I'm not close enough to the research itself know which of those problems are hard and which are easy, so I don't know if we'll see the first totally AI-generated "proto-holodeck" tech demo in the next 5 years, or the next 20 years, but I can't see it being more than 50 years away, and something tells me with the pace of things it will be much sooner than that, assuming we're all still around at the time to enjoy it.
From what I've seen the technology can fuse together a remarkable range of outputs, but all of them are essentially fused together from within the training set. If there were enough examples of AI opponents, it conceivably could do it since most game AIs are some form of state machine combined with a degree of statistical analysis and pathfinding (for mobile AI actors). It would "just" be replicating existing patterns.

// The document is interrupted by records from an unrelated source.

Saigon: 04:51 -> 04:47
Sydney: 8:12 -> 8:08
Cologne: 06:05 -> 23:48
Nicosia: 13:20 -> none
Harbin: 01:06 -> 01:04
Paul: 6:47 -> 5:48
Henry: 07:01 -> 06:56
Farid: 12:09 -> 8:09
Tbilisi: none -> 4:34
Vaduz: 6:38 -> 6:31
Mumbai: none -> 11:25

As I understand it, it would take a dramatic leap from this kind of interpolation to being able to extrapolate and "self improve". So far I haven't seen anything that convinces me we're close to this, but again I'm not close to the wheel on the research side of things.

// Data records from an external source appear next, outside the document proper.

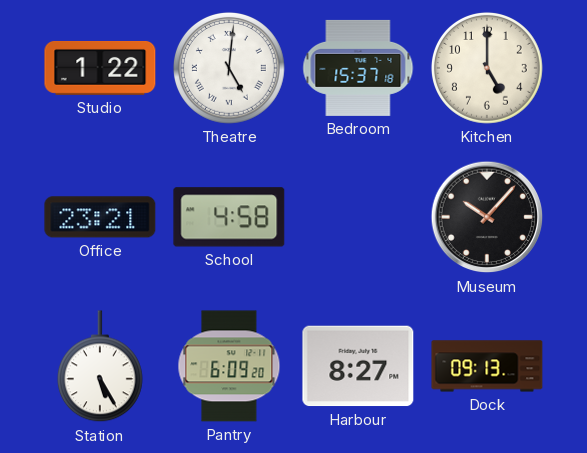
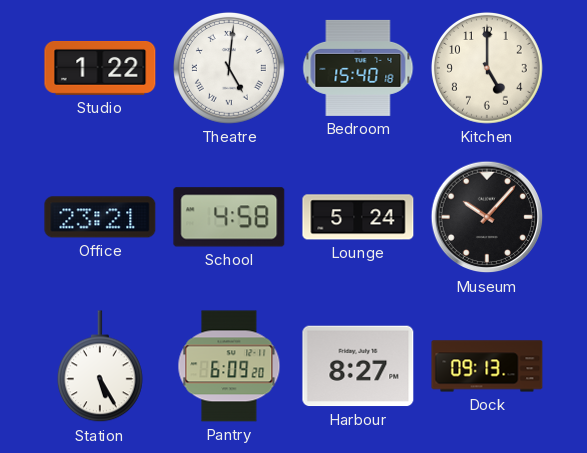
Bedroom: 15:37 -> 15:40
Lounge: none -> 5:24
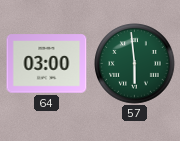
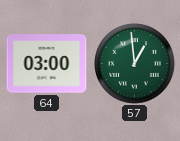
57: 5:59 -> 12:59
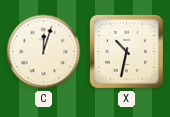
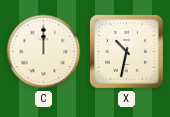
C: 12:03 -> 12:00
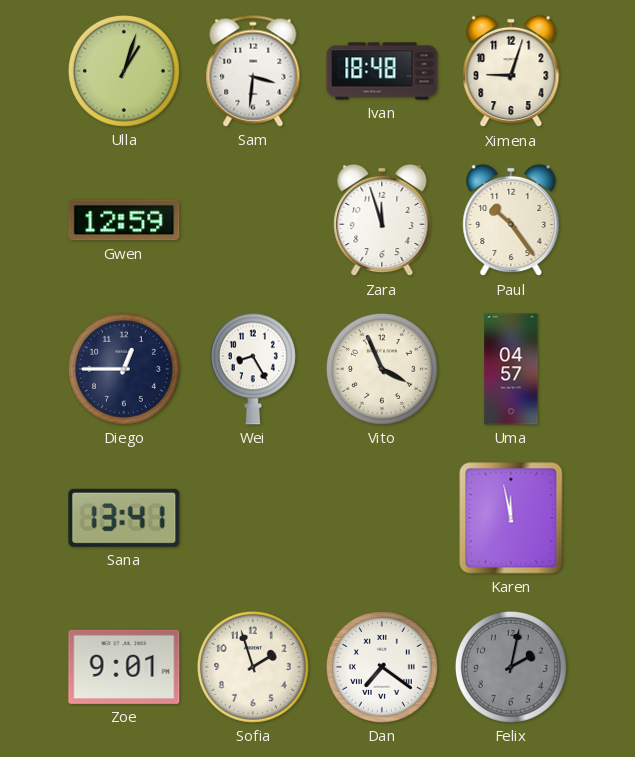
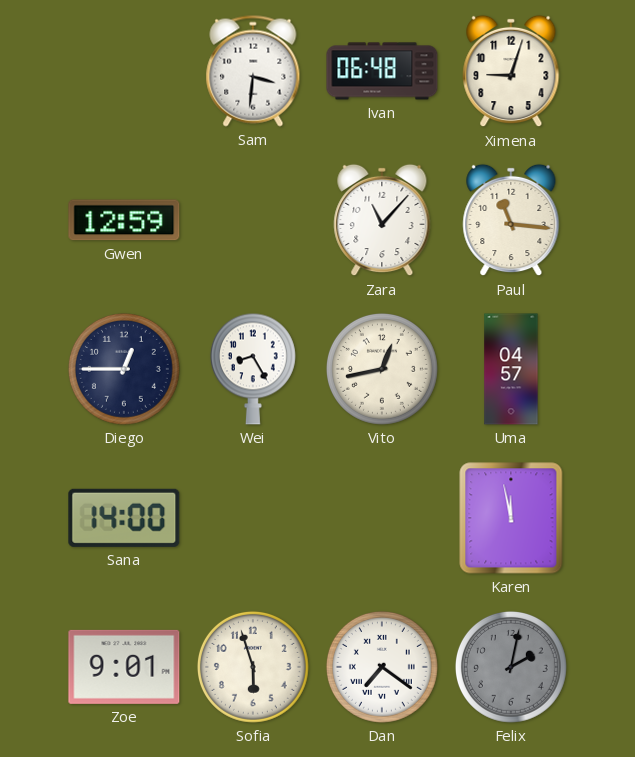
Ulla: 1:03 -> none
Ivan: 18:48 -> 06:48
Zara: 11:57 -> 11:07
Paul: 10:24 -> 11:16
Vito: 3:56 -> 12:43
Sana: 13:41 -> 14:00
Sofia: 1:57 -> 5:57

It seems like they're going in totally the wrong direction. If program content is predictable based on patterns (low entropy) then that's a sign that our programming languages are too low level. If we want to improve developer productivity then the solution is the same as it always has been: create higher level languages which abstract away all the repetitive patterns.

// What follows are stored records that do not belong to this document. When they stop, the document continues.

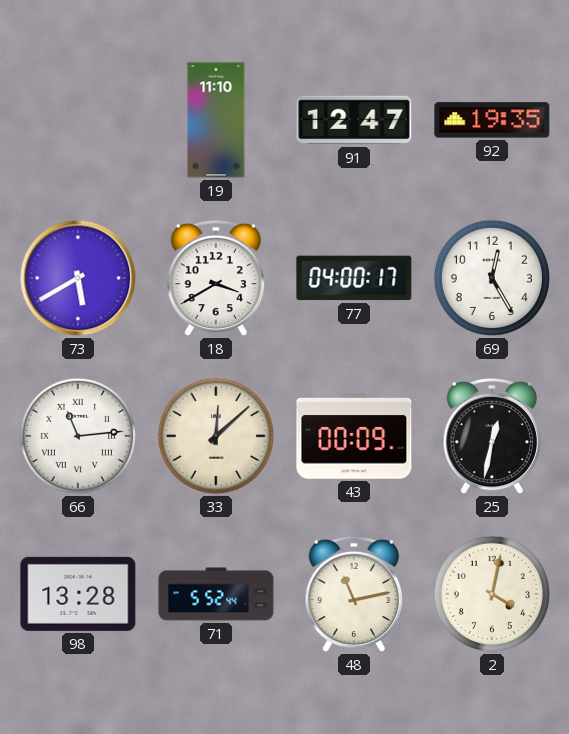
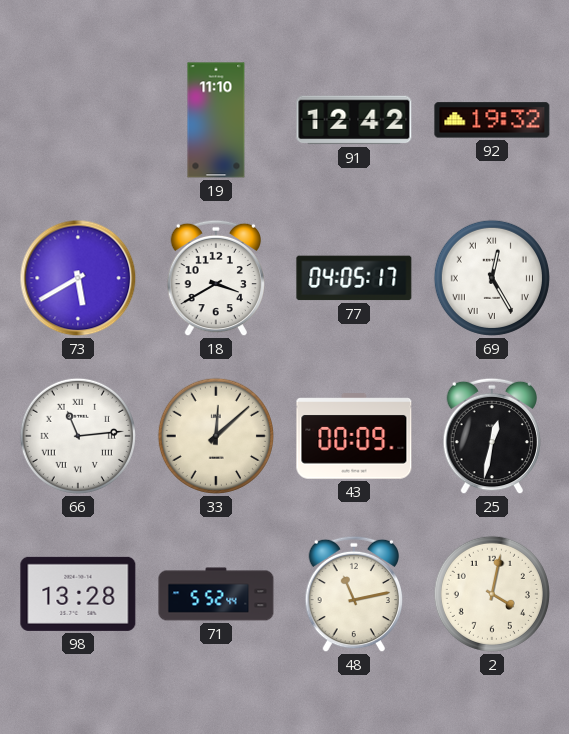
91: 12:47 -> 12:42
92: 19:35 -> 19:32
77: 04:00 -> 04:05
69 numerals: Arabic -> Roman
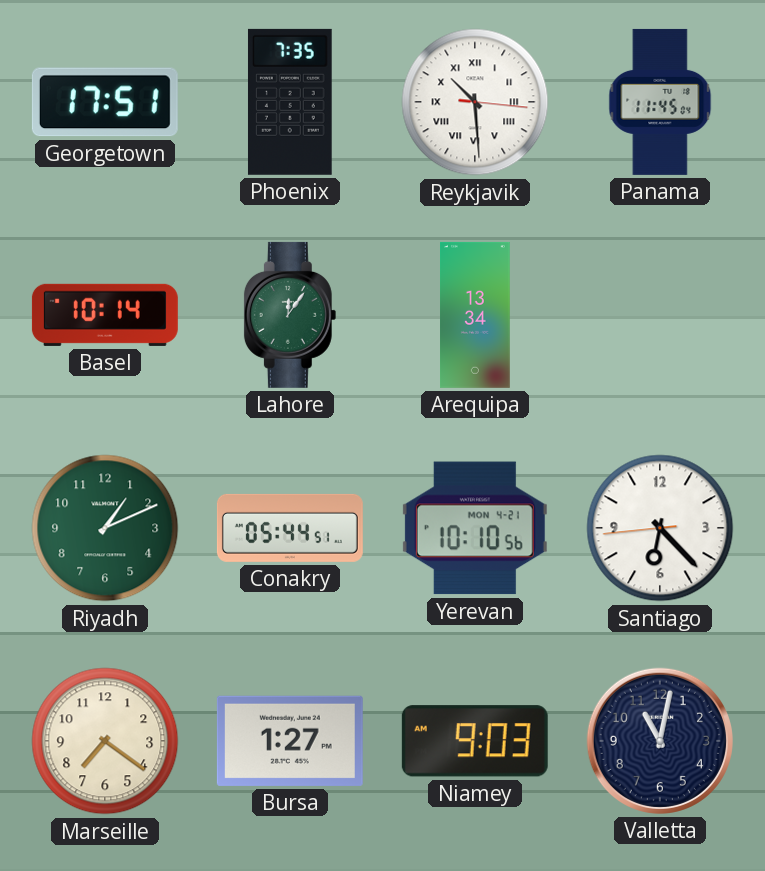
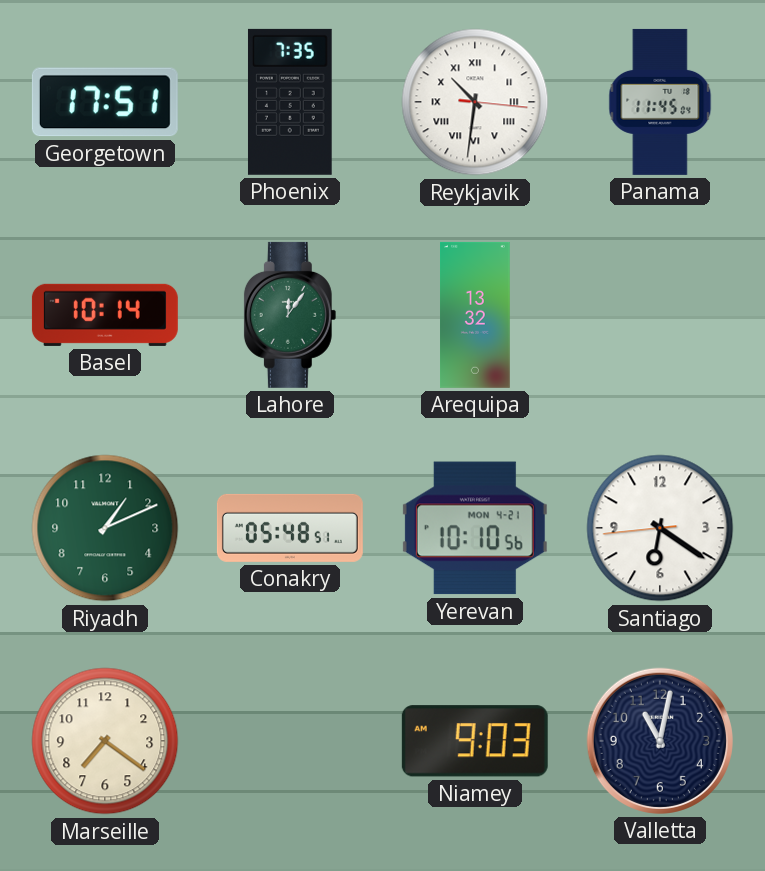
Reykjavik: 10:29 -> 10:31
Arequipa: 13:34 -> 13:32
Conakry: 05:44 -> 05:48
Santiago: 6:22 -> 6:20
Bursa: 1:27 -> none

Tools are relatively low level compared to any single use case or field because they should universally support all uses cases or fields. The more narrow your field or use case is, the fewer resources there are to create a higher level language that abstracts away the details that aren't important for your area, but are important to other areas. In this manner, Codex has enormous potential.
Just full stack devs react native + go. Is it too wrong to think they are the same? Programming is programming, most computers work in a similar way no?
But they also don't know how garbage collection works in their language, or how to work with 1 million things in an efficient manner. Or why does the app pause for 100 ms because someone does sort while parsing dates within the sort.
For example, I have seen people that cant imagine what is the cost of a leaked database transaction, just back of the napkin wise, like you would think well, how many changes happened in between, how much we have to unwind when the session disconnects, when will it even disconnect because of the connection pool.. etc etc. Because the sql server is this magic rds thing. As if aws will solve everything with its pixie dust.
Well, to be fair none of the things mentioned are specific to operating systems programming. I think that not understanding the things mentioned is one of the reasons software runs so slowly these days even on computers than are orders of magnitude more powerful than just twenty years ago.
OK? I live not that far from an airport and I can say I have noticed a significant decrease in traffic, so much that I pointed at a passenger plane the other day to show one of my younger kids. Until COVID-19 that would have been just funny, now it was informative.
In the same time zero of the developers I interviewed know how a linked list is laid out in memory, or what is the pro/con of continuous memory layouts, or even how a cpu works actually.
Maybe those things are not needed anymore, but I see their code... I think it will be better if they know them.